クリス:ポケが生きている人みたいな感じで、リアルじゃないけどリアルっぽく描いたらおもしろいかなと。これから食べられるっていうのにめっちゃポジティブなポケとか。あのイラストはシェフズ・ポケ&スシロールさんの弁当の蓋の裏側についてるんです。私は本とか漫画とか読みながら食べるタイプなんですが、何かをしながら食べる人って多いじゃないですか。だから食べながら、ふふふと笑って読めるようなものがあるとうれしいなと思って。あ、でも本気にとらないでほしいです。しょうゆリバーなんてないので(笑)。でもアートって、自由自在で枠にとらわれなくていいんじゃないかなぁって、前から思ってはいましたが、今年に入ってさらに意識するようになりました。

───今日インタビューさせてもらっているYWCAオアフさんの壁画は最近の作品ですよね。

クリス:そうです。規制が緩和された6月の初旬にスタートして、10日か11日間くらいで描きあげました。YWCAオアフの120周年を記念して描かせてもらった壁画です。

YWCAオアフのクリス・ゴトウさんの壁画

───そんなに短期間で!?

クリス:私もびっくりしました。屋外やぼこぼこしてる壁だと、ブラシから断末魔の叫び声(笑)が聞こえてきそうなぐらい削れちゃうんですが、ここの壁はやさしくて、ブラシが全然傷まず描きやすかったですね。

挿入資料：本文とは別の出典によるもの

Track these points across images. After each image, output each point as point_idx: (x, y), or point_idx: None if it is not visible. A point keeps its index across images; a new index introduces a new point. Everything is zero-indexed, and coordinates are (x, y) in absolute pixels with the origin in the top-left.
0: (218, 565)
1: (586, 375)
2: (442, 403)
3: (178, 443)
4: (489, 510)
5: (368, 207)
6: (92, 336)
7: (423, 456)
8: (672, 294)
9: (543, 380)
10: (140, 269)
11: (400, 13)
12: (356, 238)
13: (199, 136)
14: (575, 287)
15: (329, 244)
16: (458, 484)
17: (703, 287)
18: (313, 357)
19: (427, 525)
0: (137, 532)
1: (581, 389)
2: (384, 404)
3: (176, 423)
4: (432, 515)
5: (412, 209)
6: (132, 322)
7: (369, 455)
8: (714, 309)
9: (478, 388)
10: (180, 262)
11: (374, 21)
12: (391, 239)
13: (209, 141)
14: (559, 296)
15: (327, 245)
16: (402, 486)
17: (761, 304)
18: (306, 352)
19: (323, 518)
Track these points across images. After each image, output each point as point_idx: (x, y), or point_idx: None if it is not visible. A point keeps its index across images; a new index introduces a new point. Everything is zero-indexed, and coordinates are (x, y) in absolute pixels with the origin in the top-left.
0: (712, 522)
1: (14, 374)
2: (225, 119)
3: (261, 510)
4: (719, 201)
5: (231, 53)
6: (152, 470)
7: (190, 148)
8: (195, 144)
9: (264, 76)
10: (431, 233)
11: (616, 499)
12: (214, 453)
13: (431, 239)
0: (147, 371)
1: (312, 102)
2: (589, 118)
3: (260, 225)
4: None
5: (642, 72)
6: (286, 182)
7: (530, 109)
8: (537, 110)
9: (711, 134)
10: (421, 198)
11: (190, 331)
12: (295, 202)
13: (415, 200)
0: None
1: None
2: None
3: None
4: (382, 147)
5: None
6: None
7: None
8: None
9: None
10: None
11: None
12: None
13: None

───壁画には個性豊かな女性たちが描かれていますね。

クリス:壁に描いた7人の女性は、YWCAオアフの発足や歴史に関わった女性たちなんです。YWCAの人たちって団結力が強くて、女性意識が高い人がいっぱい。お互いのことを思いやっていて、強い女性だなぁって。勉強になったし、壁画は結構きついので、たまにきつすぎると泣きながら描いたりすることもあるんですけど、ここはすごく楽しかったです。描かせてもらってるな、支えてくれる人がいるなってことを改めて実感させてくれたプロジェクトでした。

YWCAオアフのクリス・ゴトウさんの壁画

YWCAオアフの壁画に描かれている女性たちのプロフィールや制作の様子はこちらから>>

───今後のお仕事の予定は?

クリス:また3週間以上スタジオにこもる生活ですね。でも仕事が途切れたら、自分のための絵が描けるなとウキウキしています。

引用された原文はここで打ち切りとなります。